My today’s post describes the basic Chana masala preparation in onion- tomato gravy with the typical Indian spices. It takes almost 40 to 45 min to prepare this dish.

Serves- 4
Cuisine- Indian
Preparation time- 10 min.
Cooking time- 40-45 min
Soaking time- overnight or 8 hrs. to get a better result.


  • White Chickpeas or Kabuli Chana- 2 cups
  • Onion- 2 medium sizes, finely chopped
  • Ginger-garlic paste- 1 tbsp
  • Tomato- 1 large, finely chopped.
  • Cumin seeds- 1 tsp
  • Cumin powder- 1 tsp
  • Coriander powder- 1 tsp
  • Turmeric powder- ½ tsp
  • Red chilli powder- ½ tsp
  • Kashmiri red chilli powder- 1 tsp
  • Hing (Asafoetida)- ¼ tsp
  • Sugar- a pinch
  • Amchur powder-1/2 tsp
  • Garam masala powder- 1 tsp
  • Bay leaf- 2
  • Cinnamon stick- 1
  • Green cardamom- 2
  • Black cardamom- 2
  • Cloves- 4-5 nos
  • Kasuri methi- 1 tbsp
  • Salt- to taste
  • Oil- 3 tbsp
  • Ghee (clarified butter)- 1 tbsp


Soak Kabuli Chana overnight or at least for 8 hrs.
Boil Chana in 4 cups of water and ½ tsp of salt in a pressure cooker. After the first whistle, reduce the heat and cook on a slow flame for about 2o min, till the Chana becomes tender.
Open the lid when the pressure drops and mash it with a ladder slightly.
In a wok, put oil+ ghee and when it reaches the smoking point, add bay leaf, cumin seeds, Hing, Cinnamon, green and black cardamom and cloves.
After 2-3 seconds, add the chopped onion and pinch of sugar and sauté on medium heat till the onion becomes brown.
Add the ginger-garlic paste and fry for a few seconds,
Add all the spices other than the garam masala and mix properly.
Add chopped tomato and cook till it becomes mushy and the oil starts separating from the masala.
Add the boiled Chana and mix thoroughly with the spices.
Adjust salt.
Cover and cook on slow heat for 10 min.
Adjust water to get a semi-liquid gravy.
After say about 10 min open the lid and sprinkle garam masala and crushed Kasuri methi and give it a nice stir.
Cover for 5 min before taking it out on a serving bowl. Sprinkle chopped coriander leaves.
Aromatic, spicy, delicious Chana masala is ready to be served.

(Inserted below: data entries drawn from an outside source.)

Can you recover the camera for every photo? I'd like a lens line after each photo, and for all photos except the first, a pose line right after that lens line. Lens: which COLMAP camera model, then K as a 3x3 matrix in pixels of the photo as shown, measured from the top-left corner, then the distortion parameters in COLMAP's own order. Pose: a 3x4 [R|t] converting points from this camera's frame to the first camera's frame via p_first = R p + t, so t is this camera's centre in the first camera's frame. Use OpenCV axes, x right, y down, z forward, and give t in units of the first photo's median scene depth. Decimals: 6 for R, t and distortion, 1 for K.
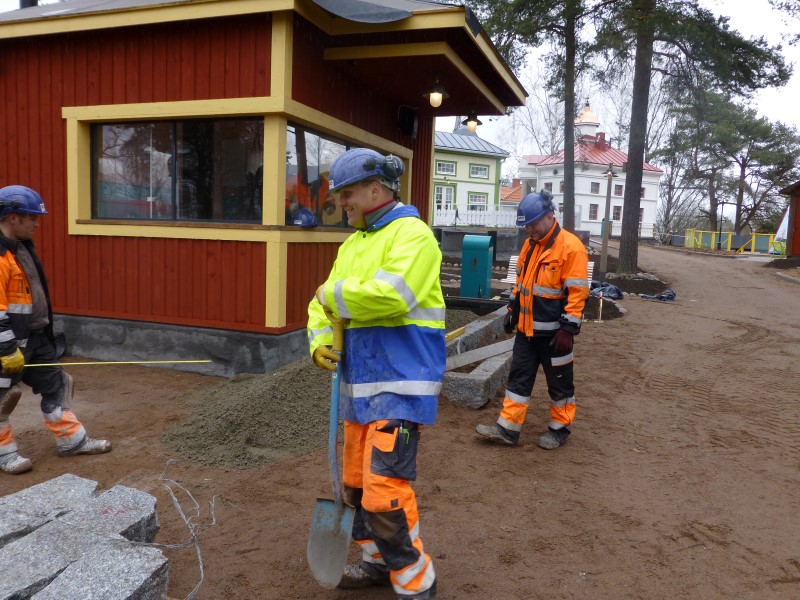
lens RADIAL K [[635.5, 0, 400.0], [0, 635.5, 300.0], [0, 0, 1]] dist [-0.047105, -0.003130]
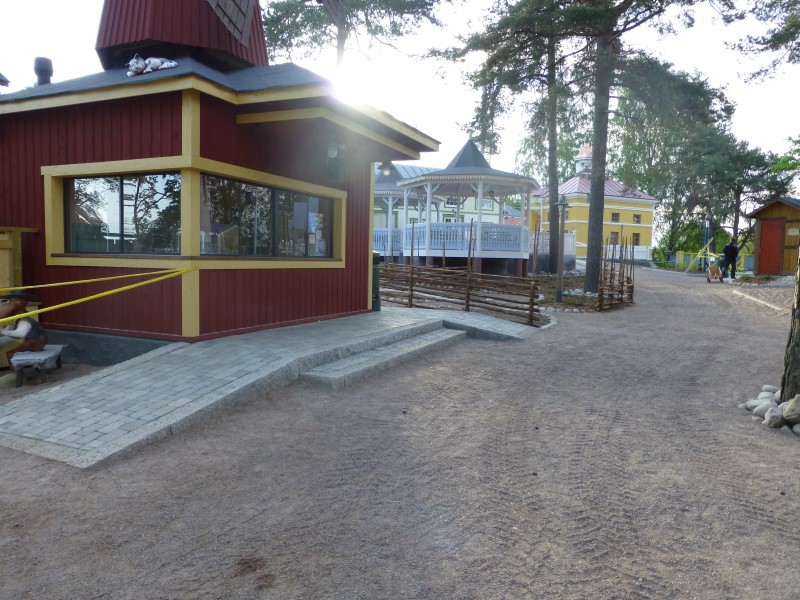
lens RADIAL K [[569.2, 0, 400.0], [0, 569.2, 300.0], [0, 0, 1]] dist [-0.044401, 0.028518]
pose [[0.996101, -0.008045, -0.087849, 0.285355], [0.005060, 0.999404, -0.034154, 0.009207], [0.088071, 0.033576, 0.995548, -0.074797]]
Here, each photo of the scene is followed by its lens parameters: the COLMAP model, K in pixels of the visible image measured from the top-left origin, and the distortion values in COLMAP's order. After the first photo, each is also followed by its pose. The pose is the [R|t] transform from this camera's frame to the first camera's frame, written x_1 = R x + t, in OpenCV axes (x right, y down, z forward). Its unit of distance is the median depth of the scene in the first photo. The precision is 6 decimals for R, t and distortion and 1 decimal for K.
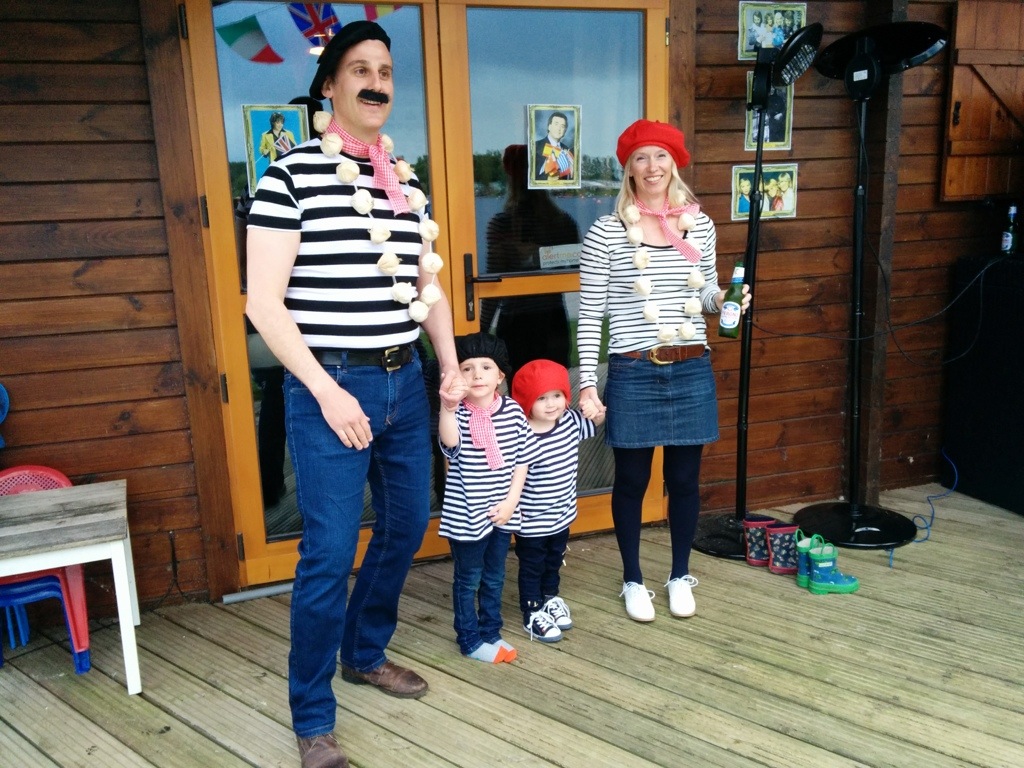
lens RADIAL K [[900.4, 0, 512.0], [0, 900.4, 384.0], [0, 0, 1]] dist [0.083513, -0.130662]
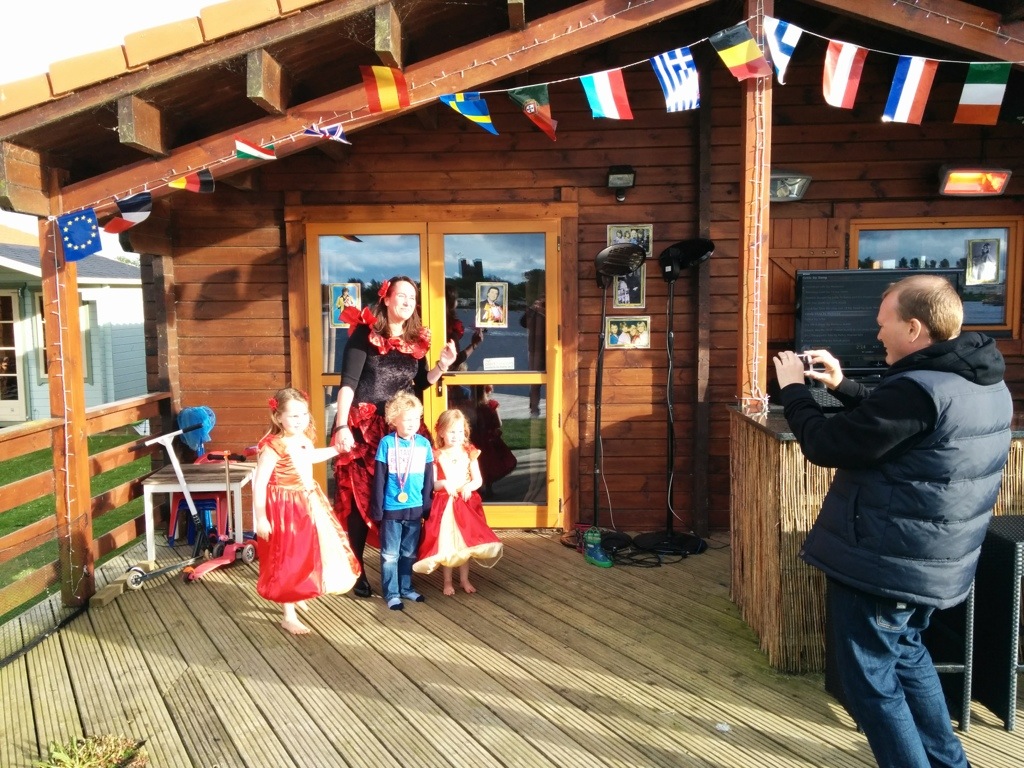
lens RADIAL K [[901.6, 0, 513.1], [0, 901.6, 372.0], [0, 0, 1]] dist [0.054557, -0.006102]
pose [[0.941302, 0.051023, -0.333688, 0.698911], [-0.092259, 0.989761, -0.108914, 0.065169], [0.324714, 0.133307, 0.936371, -0.665024]]
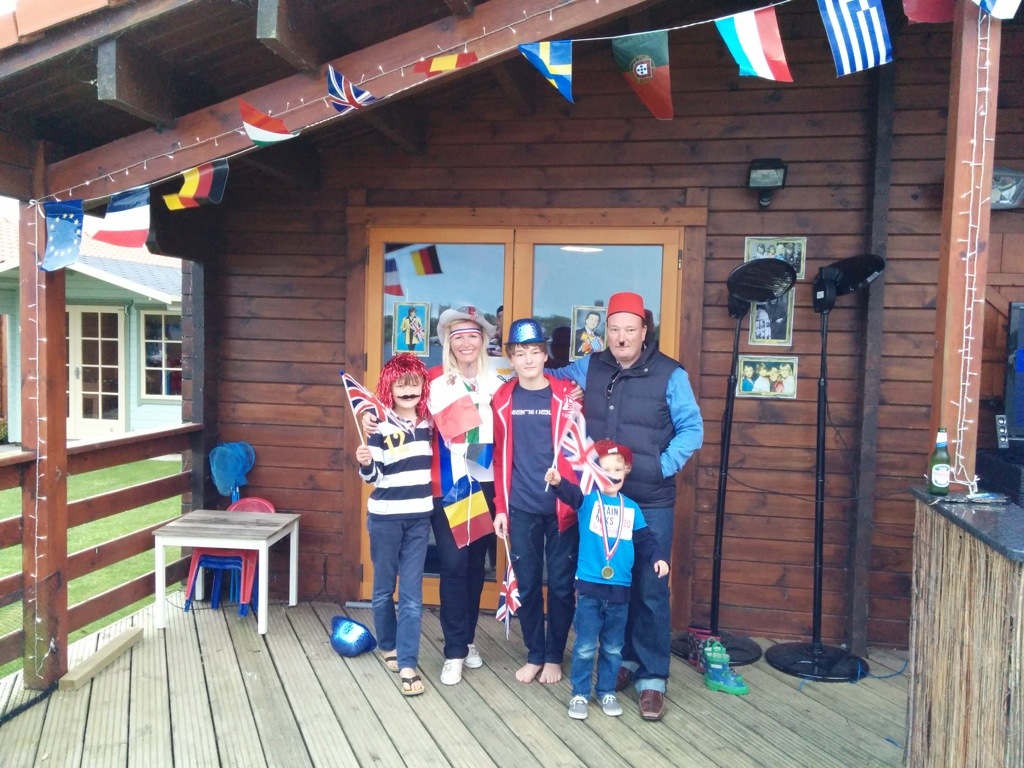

Forgot to soak Chana at night? Or there is less time to soak the Chana? No issues. Soak it in hot water for 2 hrs to get almost the same result. But there is no denying the fact that soaked Chana are lighter and easy to cook and easier to digest!

Ghee surely enhances the taste but can be replaced by oil if health issues are there.
Put some fried potato cubes and see the magic! Children would love it.

Adding Chana masala is purely optional. I do not put it simply because I prefer to use less spices!

Kabuli Chana, be it semi-liquid or dry, be it with bhatura or rice, never fails to tickle the taste buds of my family. That’s the magic of Indian spices and Indian cuisine.